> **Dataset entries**
────────

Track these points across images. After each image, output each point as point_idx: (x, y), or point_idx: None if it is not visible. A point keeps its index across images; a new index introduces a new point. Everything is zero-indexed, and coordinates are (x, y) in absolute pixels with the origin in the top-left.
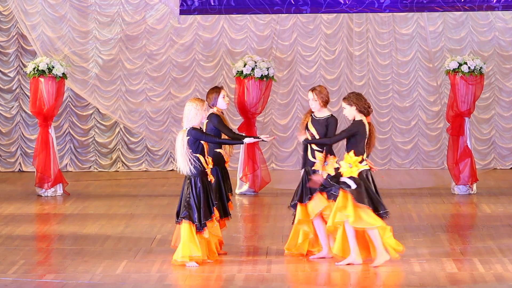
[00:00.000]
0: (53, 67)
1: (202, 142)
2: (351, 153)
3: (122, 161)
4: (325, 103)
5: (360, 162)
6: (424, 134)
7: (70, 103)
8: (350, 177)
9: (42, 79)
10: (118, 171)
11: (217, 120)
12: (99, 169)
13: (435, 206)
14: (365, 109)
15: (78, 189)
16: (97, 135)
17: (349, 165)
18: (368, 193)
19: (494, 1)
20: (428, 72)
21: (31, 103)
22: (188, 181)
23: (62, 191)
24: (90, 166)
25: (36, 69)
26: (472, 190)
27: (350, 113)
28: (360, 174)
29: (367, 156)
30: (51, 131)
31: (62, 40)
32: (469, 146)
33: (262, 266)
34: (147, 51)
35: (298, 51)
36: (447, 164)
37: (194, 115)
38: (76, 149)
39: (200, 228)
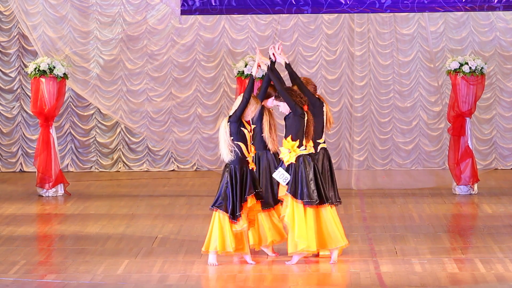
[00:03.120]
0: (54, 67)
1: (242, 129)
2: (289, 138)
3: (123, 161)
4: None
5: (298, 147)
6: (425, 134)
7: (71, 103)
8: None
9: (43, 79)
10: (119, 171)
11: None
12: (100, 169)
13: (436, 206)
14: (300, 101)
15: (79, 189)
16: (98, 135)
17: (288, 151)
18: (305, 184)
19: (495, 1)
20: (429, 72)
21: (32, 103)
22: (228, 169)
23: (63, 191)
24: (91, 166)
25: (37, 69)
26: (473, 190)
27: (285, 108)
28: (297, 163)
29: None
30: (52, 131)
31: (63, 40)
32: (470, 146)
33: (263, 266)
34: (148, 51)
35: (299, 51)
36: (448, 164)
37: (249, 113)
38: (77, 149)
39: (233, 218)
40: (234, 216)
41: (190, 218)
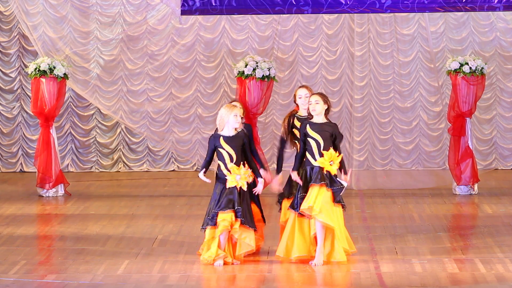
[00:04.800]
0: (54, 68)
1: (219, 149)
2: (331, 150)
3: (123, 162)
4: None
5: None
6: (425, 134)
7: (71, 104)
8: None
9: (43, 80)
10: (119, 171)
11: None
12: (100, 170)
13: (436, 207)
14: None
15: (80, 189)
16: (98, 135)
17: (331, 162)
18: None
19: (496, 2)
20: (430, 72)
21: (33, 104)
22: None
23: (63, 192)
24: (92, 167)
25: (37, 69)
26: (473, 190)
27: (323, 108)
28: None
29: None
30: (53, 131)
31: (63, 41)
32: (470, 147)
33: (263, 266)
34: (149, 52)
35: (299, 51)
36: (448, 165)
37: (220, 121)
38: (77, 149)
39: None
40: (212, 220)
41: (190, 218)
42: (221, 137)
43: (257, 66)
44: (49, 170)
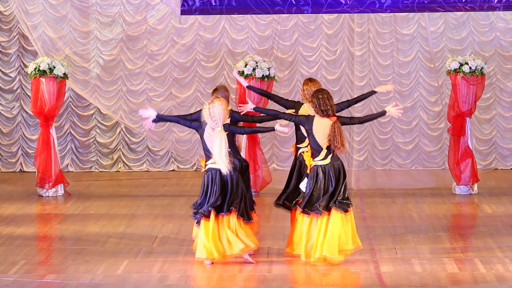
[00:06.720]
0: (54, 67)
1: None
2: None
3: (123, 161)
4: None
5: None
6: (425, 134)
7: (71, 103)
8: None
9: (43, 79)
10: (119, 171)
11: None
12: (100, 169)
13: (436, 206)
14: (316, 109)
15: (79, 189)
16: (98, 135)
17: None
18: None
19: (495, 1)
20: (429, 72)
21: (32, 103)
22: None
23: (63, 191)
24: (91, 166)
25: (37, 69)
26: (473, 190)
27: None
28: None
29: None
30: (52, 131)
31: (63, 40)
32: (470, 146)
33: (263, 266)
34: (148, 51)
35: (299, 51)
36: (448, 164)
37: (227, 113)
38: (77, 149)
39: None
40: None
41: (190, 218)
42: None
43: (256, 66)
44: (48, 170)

────────

> **DESCRIPTION OF THE TASK**
Leave out every line above except those from the line with "3: (122, 161)" up to and including the line with "25: (36, 69)", and copy those exactly.

> **ANSWER SECTION**
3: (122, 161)
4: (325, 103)
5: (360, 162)
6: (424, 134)
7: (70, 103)
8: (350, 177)
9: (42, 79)
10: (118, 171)
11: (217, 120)
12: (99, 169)
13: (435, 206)
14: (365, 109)
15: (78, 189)
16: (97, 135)
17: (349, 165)
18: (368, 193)
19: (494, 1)
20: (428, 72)
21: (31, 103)
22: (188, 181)
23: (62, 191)
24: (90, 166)
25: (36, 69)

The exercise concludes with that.